“As a woman of color it is absolutely vital that I show up in full command of my self-worth and value.” ~Janine Rudder
We’ve all heard the phrase “walk in like you own the place,” at some point or another. Typically, it’s with a negative connotation and refers to someone’s over-inflated ego or self-aggrandizing behavior. Usually, the phrase user is implying that someone could behave more modestly or adopt a more unassuming approach in a given situation.
I’m starting to think differently about this phrase. What if we were to think of it as walk in like you belong in this place? This shift in meaning is so critical because humility and deference, while important, can inadvertently be read as timidity and insecurity. Even worse would be to walk in like you’re asking for a favor.
I define desperate energy as needy. It’s the vibe you emit when you want something you don’t have. In desperation, you’re at a deficit; what you have to offer isn’t quite valuable enough. There’s a pitiful quality to it. Shame is also at the core.
Many of us minimize our talents and skills or undervalue their true worth. We also underestimate the opportunities available to us because of those gifts. This deficit thinking can leave you feeling as though you are ‘lucky’ that company hired you, or that you secured that contract, or even that someone married you. Oftentimes, you either haven’t explored, or for some other reason don’t believe that there are countless possibilities accessible to you because of your expertise.
On page 22 of her book The Secret Thoughts of Successful Women, Valerie Young asserts that “People take jobs far below their abilities, or aspirations, or otherwise fail to rise to more mentally challenging and financially rewarding opportunities. Still others abandon long-cherished dreams” because of a persistent belief in their lack of intelligence, skills, or competence; otherwise known as Imposter Syndrome.

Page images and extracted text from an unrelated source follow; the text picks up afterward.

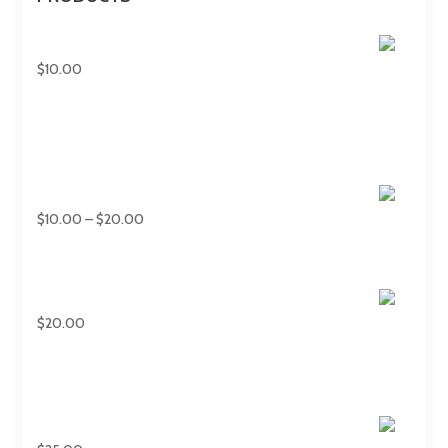
7 Panels Umbrellas
$
10.00
Hand Held Fan
Price
$
10.00
–
$
20.00
range:
$10.00
through
Military Diffusers
$20.00
$
20.00
40oz Tumblers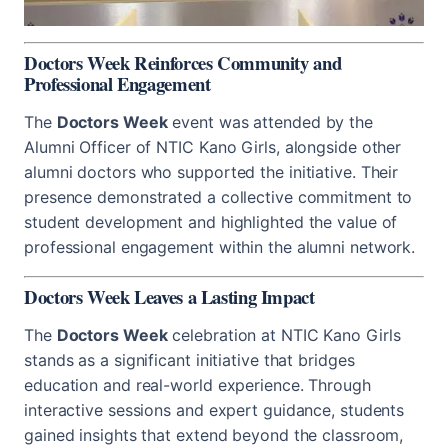
Doctors Week Reinforces Community and
Professional Engagement
The
Doctors Week
event was attended by the
Alumni Officer of NTIC Kano Girls, alongside other
alumni doctors who supported the initiative. Their
presence demonstrated a collective commitment to
student development and highlighted the value of
professional engagement within the alumni network.
Doctors Week Leaves a Lasting Impact
The
Doctors Week
celebration at NTIC Kano Girls
stands as a significant initiative that bridges
education and real-world experience. Through
interactive sessions and expert guidance, students
gained insights that extend beyond the classroom,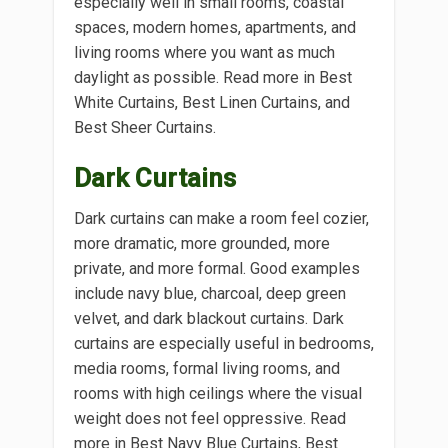
especially well in small rooms, coastal
spaces, modern homes, apartments, and
living rooms where you want as much
daylight as possible. Read more in Best
White Curtains, Best Linen Curtains, and
Best Sheer Curtains.
Dark Curtains
Dark curtains can make a room feel cozier,
more dramatic, more grounded, more
private, and more formal. Good examples
include navy blue, charcoal, deep green
velvet, and dark blackout curtains. Dark
curtains are especially useful in bedrooms,
media rooms, formal living rooms, and
rooms with high ceilings where the visual
weight does not feel oppressive. Read
more in Best Navy Blue Curtains, Best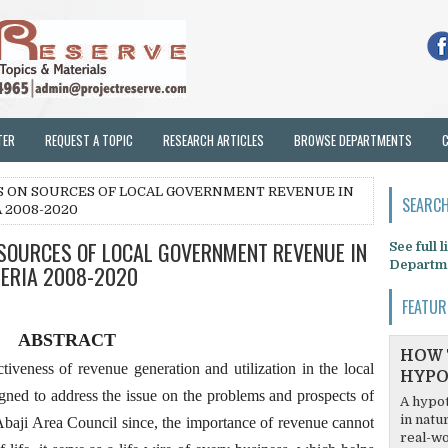
TER
REQUEST A TOPIC
RESEARCH ARTICLES
BROWSE DEPARTMENTS
NS ON SOURCES OF LOCAL GOVERNMENT REVENUE IN
SEARCH
A 2008-2020
 SOURCES OF LOCAL GOVERNMENT REVENUE IN
See full 
Departm
GERIA 2008-2020
FEATUR
ABSTRACT
HOW 
tiveness of revenue generation and utilization in the local
HYPO
gned to address the issue on the problems and prospects of
A hypot
in natu
 Abaji Area Council since, the importance of revenue cannot
real-wo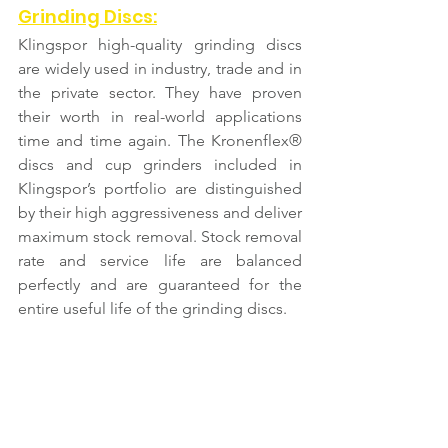
Grinding Discs:
Klingspor high-quality grinding discs 
are widely used in industry, trade and in 
the private sector. They have proven 
their worth in real-world applications 
time and time again. The Kronenflex® 
discs and cup grinders included in 
Klingspor’s portfolio are distinguished 
by their high aggressiveness and deliver 
maximum stock removal. Stock removal 
rate and service life are balanced 
perfectly and are guaranteed for the 
entire useful life of the grinding discs.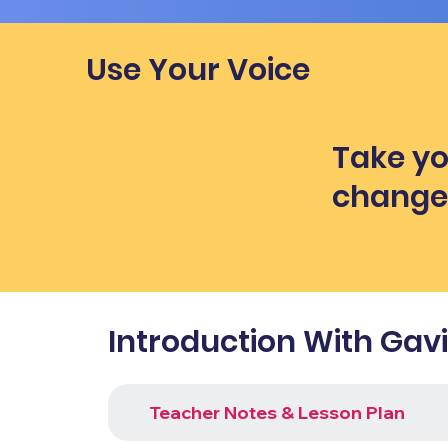
Use Your Voice
Take yo
chang
Introduction With Gav
Teacher Notes & Lesson Plan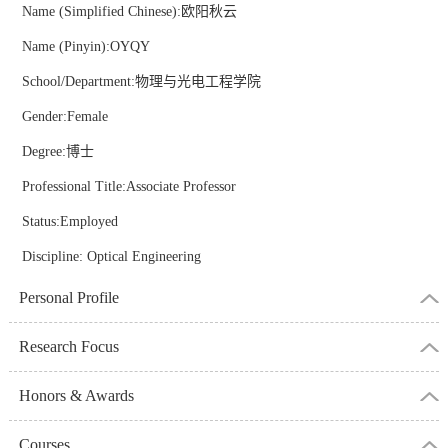
Name (Simplified Chinese):欧阳秋云
Name (Pinyin):OYQY
School/Department:物理与光电工程学院
Gender:Female
Degree:博士
Professional Title:Associate Professor
Status:Employed
Discipline: Optical Engineering
Personal Profile
Research Focus
Honors & Awards
Courses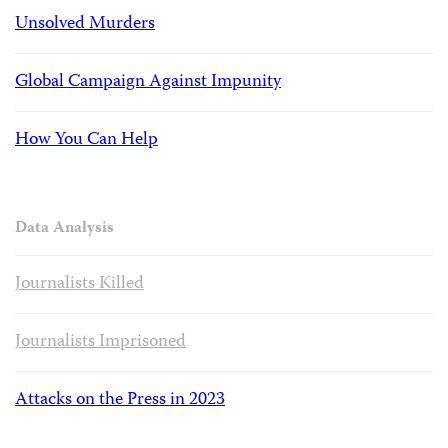
Unsolved Murders
Global Campaign Against Impunity
How You Can Help
Data Analysis
Journalists Killed
Journalists Imprisoned
Attacks on the Press in 2023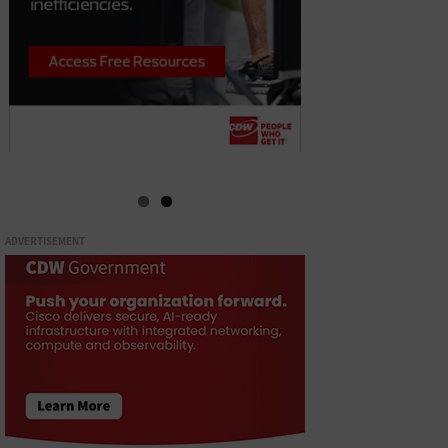
ADVERTISEMENT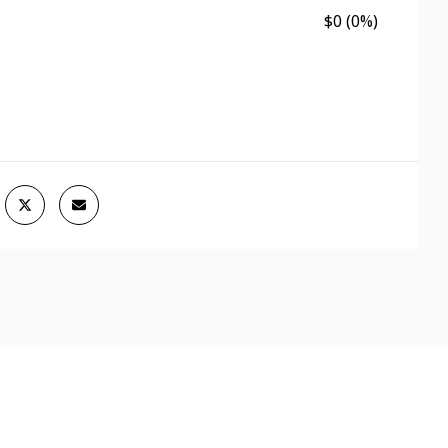
$0 (0%)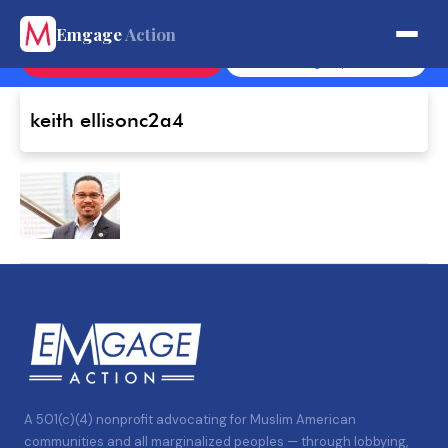
Get Involved.
Emgage
Action
Contact
Sign Up
keith ellisonc2a4
A 501(c)(4) nonprofit advocating for Muslim American
communities and all marginalized peoples — through lobbying,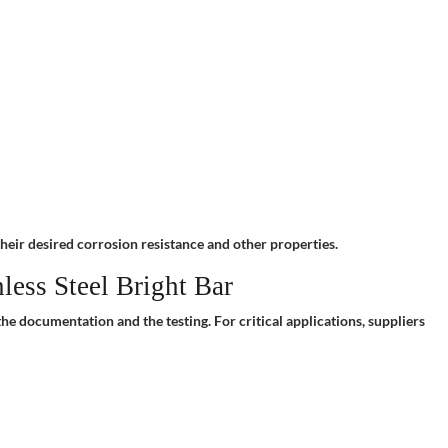
their desired corrosion resistance and other properties.
ess Steel Bright Bar
he documentation and the testing. For critical applications, suppliers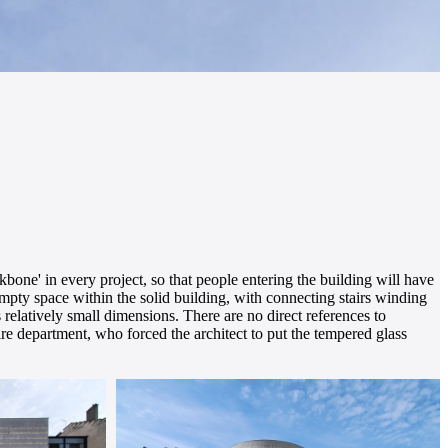
ckbone' in every project, so that people entering the building will have
 empty space within the solid building, with connecting stairs winding
s relatively small dimensions. There are no direct references to
fire department, who forced the architect to put the tempered glass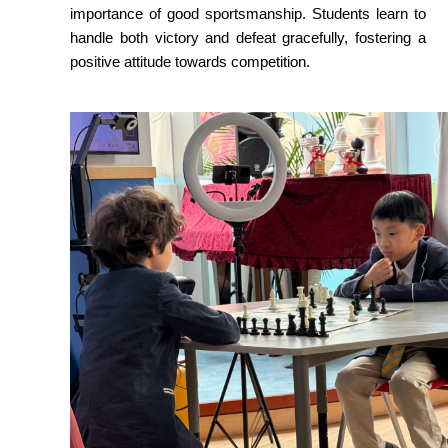
importance of good sportsmanship. Students learn to 
handle both victory and defeat gracefully, fostering a 
positive attitude towards competition.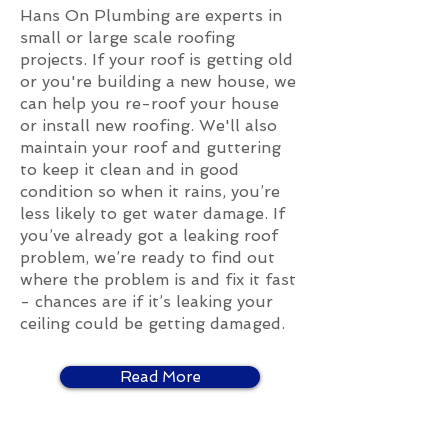
Hans On Plumbing are experts in
small or large scale roofing
projects. If your roof is getting old
or you're building a new house, we
can help you re-roof your house
or install new roofing. We'll also
maintain your roof and guttering
to keep it clean and in good
condition so when it rains, you’re
less likely to get water damage. If
you’ve already got a leaking roof
problem, we’re ready to find out
where the problem is and fix it fast
- chances are if it’s leaking your
ceiling could be getting damaged.
Read More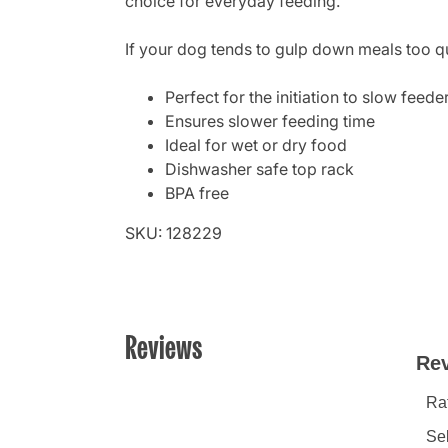
choice for everyday feeding.
If your dog tends to gulp down meals too qu
Perfect for the initiation to slow feede
Ensures slower feeding time
Ideal for wet or dry food
Dishwasher safe top rack
BPA free
SKU: 128229
Reviews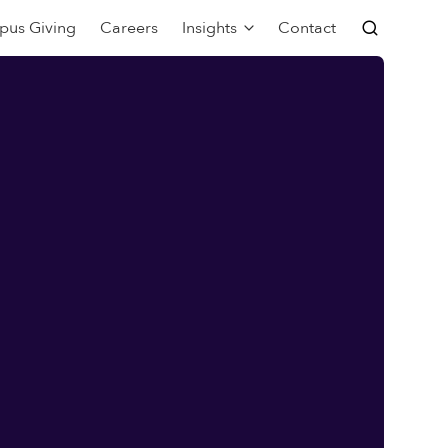
pus Giving
Careers
Insights
Contact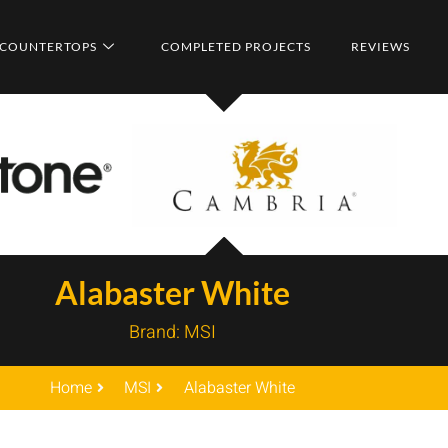
COUNTERTOPS
COMPLETED PROJECTS
REVIEWS
Alabaster White
Brand:
MSI
Home
MSI
Alabaster White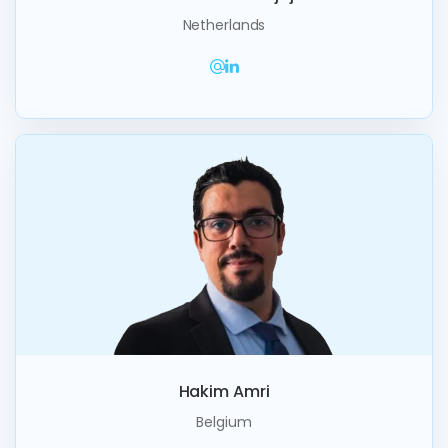
Netherlands
Hakim Amri
Belgium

The feeling that you are undeserving, inferior, or not enough is often what fuels desperate energy. Although we are all, as humans, susceptible to it, some of us are more vulnerable than others.
Traditionally Oppressed People are Acutely Prone
Young also contends that traditionally marginalized groups are more prone to these pervasive, self-effacing thoughts. As a woman of color it is absolutely vital that I show up in full command of my self-worth and value. For me, meekness could confirm an assumed lack of ability some may already have about me or communicate self-doubt and uncertainty. Either way, questions are raised about my capabilities or belief in myself, which doesn’t inspire confidence in what I can contribute. In other words, those of us in groups that are discriminated against have an even bigger stake in knowing our worth and acting accordingly.
“If you have difficulty seeing yourself as competent and qualified, it may be because at times society has had a hard time seeing you that way too.” Young, p. 7
Let me be clear that I’m not advocating for excessive hubris, arrogance, or elevating one’s importance over another’s. However, I am an unapologetic proponent of knowing your capabilities, what they are worth in the marketplace, and advocating for positions, compensation, and opportunities for which you are well qualified.
When You Walk in Like You Belong, Possibilities Open Up
I’ve been a certified Pilates instructor for about seven years. I’ve consistently taught at studios throughout the D.C. metro area during that time. I recently accepted an opportunity to teach at a gym in my neighborhood because of the convenient location, flexible schedule, and community atmosphere.
I knew the gym was in urgent need of an instructor qualified to teach both mat and equipment classes, as certified Pilates instructors are consistently in high demand in this area. However, when I asked about the compensation during a meeting with the manager, I was quoted a price below market rate. The explanation was that boutique studios pay instructors more than gyms. Since the schedule was flexible and the location desirable, I rationalized it by telling myself that I was being compensated in other, non-monetary ways.
Shortly after accepting the position I realized that there were many other differences between the ways that boutique studios and gyms operate. The most significant being tracking clients and documenting classes. As the months went on, I found myself becoming agitated about the level of paperwork and emails I received and sent related to managing client accounts. I signed on to teach outstanding Pilates classes; not complete unnecessary paperwork!
When the manger called a meeting with me to discuss the new client management system I decided to address some of my concerns. I had determined beforehand that I was willing to leave the gym depending on the outcome of the discussion. Foremost on my mind were the standards I had set for myself in preparation for the discussion:
1. I am a highly-skilled Pilates instructor with seven years of experience and excellent client reviews.
2. XXX is my rate and I will respectfully decline anything less.
3. I have signed a contract to teach Pilates and if there is no way to reduce / eliminate the paperwork, then the gym and I are not a great fit.
My tone and demeanor were gracious and respectful as I laid out my terms. By the end of the conversation, I had the increase in compensation I desired, and significantly reduced paperwork! The manager even uttered the words “We will do whatever it takes to keep you.” I floated out of her office feeling proud, valued, and great at what I do. Had I suddenly become a better Pilates instructor while in her office? Of course not; but I went in knowing the quality of my skill set, it’s value to the market, and what I was willing and not willing to accept. The desperate energy I may have exuded had I not done the work beforehand was replaced by an aura of confidence and self-awareness, which made all the difference.